I have hashi's and a very bad gut...have been severely constipated since youth. (sent my gi effects a few months ago) I also believe my adrenals are toast so your recent reply on those being critical to gut rehab is of great interest. I've been using the protocol with prescript assist, aor and primal defense, potato flour and psyllium, with little improvement. Wondering if you could provide some guidance on where to find a proper adrenal protocol...I'm tapped out on the D.O's and naturo's..lots of tests not a lot of results unfortunately.

Unknown said...

Hi Grace, One correction: You say "Norm Robillard talks about how Cipro may have contributed to the start of his health odyssey and GERD" If you give a second listen, I talk about Cipro, but just as an example of a lifesaving drug. I worked on the development of this antibiotic but did not take it. Cipro had nothing to do with my developing GERD.

Dr. B G said...

I hear ya. It's an epic battle for some (eg I still have relapses as well!)

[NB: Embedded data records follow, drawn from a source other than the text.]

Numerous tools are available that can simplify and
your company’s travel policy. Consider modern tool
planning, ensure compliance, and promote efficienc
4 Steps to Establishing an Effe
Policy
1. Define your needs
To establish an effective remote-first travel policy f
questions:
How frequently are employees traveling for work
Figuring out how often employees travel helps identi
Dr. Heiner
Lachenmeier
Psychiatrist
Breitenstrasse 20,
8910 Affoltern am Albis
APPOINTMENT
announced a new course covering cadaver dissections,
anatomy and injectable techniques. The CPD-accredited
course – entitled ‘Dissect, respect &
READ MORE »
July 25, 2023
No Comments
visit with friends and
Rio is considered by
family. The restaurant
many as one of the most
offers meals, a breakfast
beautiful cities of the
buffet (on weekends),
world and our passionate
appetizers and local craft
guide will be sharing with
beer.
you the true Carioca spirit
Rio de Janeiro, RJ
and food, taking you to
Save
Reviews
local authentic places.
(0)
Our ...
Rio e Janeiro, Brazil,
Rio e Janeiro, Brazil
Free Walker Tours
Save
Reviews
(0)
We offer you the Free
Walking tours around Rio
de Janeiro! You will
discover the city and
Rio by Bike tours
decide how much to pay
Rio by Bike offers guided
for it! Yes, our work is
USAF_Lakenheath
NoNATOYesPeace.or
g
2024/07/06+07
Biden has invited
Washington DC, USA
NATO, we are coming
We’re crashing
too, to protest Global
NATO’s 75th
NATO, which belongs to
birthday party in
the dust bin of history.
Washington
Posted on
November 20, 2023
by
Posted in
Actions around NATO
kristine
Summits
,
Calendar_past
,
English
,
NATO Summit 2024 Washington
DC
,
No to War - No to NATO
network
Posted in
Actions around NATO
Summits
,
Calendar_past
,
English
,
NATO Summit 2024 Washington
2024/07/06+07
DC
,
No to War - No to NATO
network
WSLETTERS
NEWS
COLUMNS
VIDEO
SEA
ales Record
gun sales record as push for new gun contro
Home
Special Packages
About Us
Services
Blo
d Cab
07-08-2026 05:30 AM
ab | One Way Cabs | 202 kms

Mercury loves misery, eg candida. We all have some mercury sadly.

I love your thoughts: bugs over drugs! Shoot for bifido and L plantarum and other anti-candida strategies (merc detox, herbals, SBOs, prebiotics), and topical magnesium (like magnetic clay magnesium baths -- pamper yourself and your skin! lol).

Feed well and water -- please look at step 2

Google dr lam or dr wilson for adrenal exhaustion. Hang in there. I hope you find respite and recovery rapidly soon.

I'm sorry -- I listened while on a loud Shanghai taxi ride. corrected now.

lisao said...

Don't give up so easily! It can take time and trying different probiotics. Maybe the Klaire labs ones just aren't so great for bifido. You could try natren. Or any number of others. I would just consider that your improvements mean you're headed in the right direction and that is great! It means change and improvement is possible. I wouldn't get all negative and low expectations just because everything was not better this time.